---- Selected excerpt
Adding indirect command buffer emulation for Metal. (#17849)
Until we switch to using MTLIndirectCommandBuffer any reusable command
buffers or ones with indirect bindings will need to be recorded into
deferred command buffers and replayed upon submission.
diff --git a/runtime/src/iree/hal/drivers/metal/CMakeLists.txt b/runtime/src/iree/hal/drivers/metal/CMakeLists.txt
index 0d60ae2..c3186a1 100644
--- a/runtime/src/iree/hal/drivers/metal/CMakeLists.txt
+++ b/runtime/src/iree/hal/drivers/metal/CMakeLists.txt
@@ -41,6 +41,7 @@
iree::base::internal::flatcc::parsing
iree::hal
iree::hal::drivers::metal::builtin
+ iree::hal::utils::deferred_command_buffer
iree::hal::utils::file_transfer
iree::hal::utils::memory_file
iree::hal::utils::resource_set
diff --git a/runtime/src/iree/hal/drivers/metal/metal_device.m b/runtime/src/iree/hal/drivers/metal/metal_device.m
index 620ff57..21386f8 100644
--- a/runtime/src/iree/hal/drivers/metal/metal_device.m
+++ b/runtime/src/iree/hal/drivers/metal/metal_device.m
@@ -17,6 +17,7 @@
#include "iree/hal/drivers/metal/pipeline_layout.h"
#include "iree/hal/drivers/metal/shared_event.h"
#include "iree/hal/drivers/metal/staging_buffer.h"
+#include "iree/hal/utils/deferred_command_buffer.h"
#include "iree/hal/utils/file_transfer.h"
#include "iree/hal/utils/memory_file.h"
--------
[Prompt 1]
According to the Metal commit, until what change will reusable command buffers need to be recorded into deferred command buffers and replayed on submission?
[Prompt 2]
Extend the Metal commit diff, picking up right after its final line.
The entries are not needed for this work.
---- Data extract
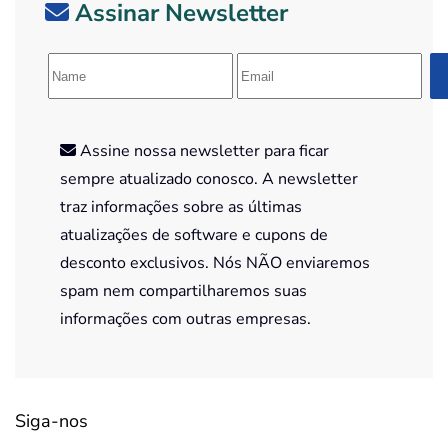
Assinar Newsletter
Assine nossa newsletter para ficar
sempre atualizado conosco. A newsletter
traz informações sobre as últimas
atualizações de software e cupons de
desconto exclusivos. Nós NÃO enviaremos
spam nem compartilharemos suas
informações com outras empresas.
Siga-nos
--------
[Answer section 1]
Until the driver switches to using MTLIndirectCommandBuffer.

[Answer section 2]
#include "iree/hal/utils/resource_set.h"
@@ -247,12 +248,17 @@
iree_host_size_t binding_capacity, iree_hal_command_buffer_t** out_command_buffer) {
iree_hal_metal_device_t* device = iree_hal_metal_device_cast(base_device);
- if (!iree_all_bits_set(mode, IREE_HAL_COMMAND_BUFFER_MODE_ONE_SHOT)) {
- return iree_make_status(IREE_STATUS_UNIMPLEMENTED,
- "multi-shot command buffer not yet supported");
- } else if (binding_capacity > 0) {
- return iree_make_status(IREE_STATUS_UNIMPLEMENTED,
- "indirect command buffers not yet supported");
+ // Native Metal command buffers are not reusable so we emulate by recording into our own reusable
+ // instance. This will be replayed against a Metal command buffer upon submission.
+ //
+ // TODO(indirect-cmd): natively support indirect command buffers in Metal via
+ // MTLIndirectCommandBuffer. We could switch to exclusively using that for all modes to keep the
+ // number of code paths down. MTLIndirectCommandBuffer is both reusable and has what we require
+ // for argument buffer updates to pass in binding tables.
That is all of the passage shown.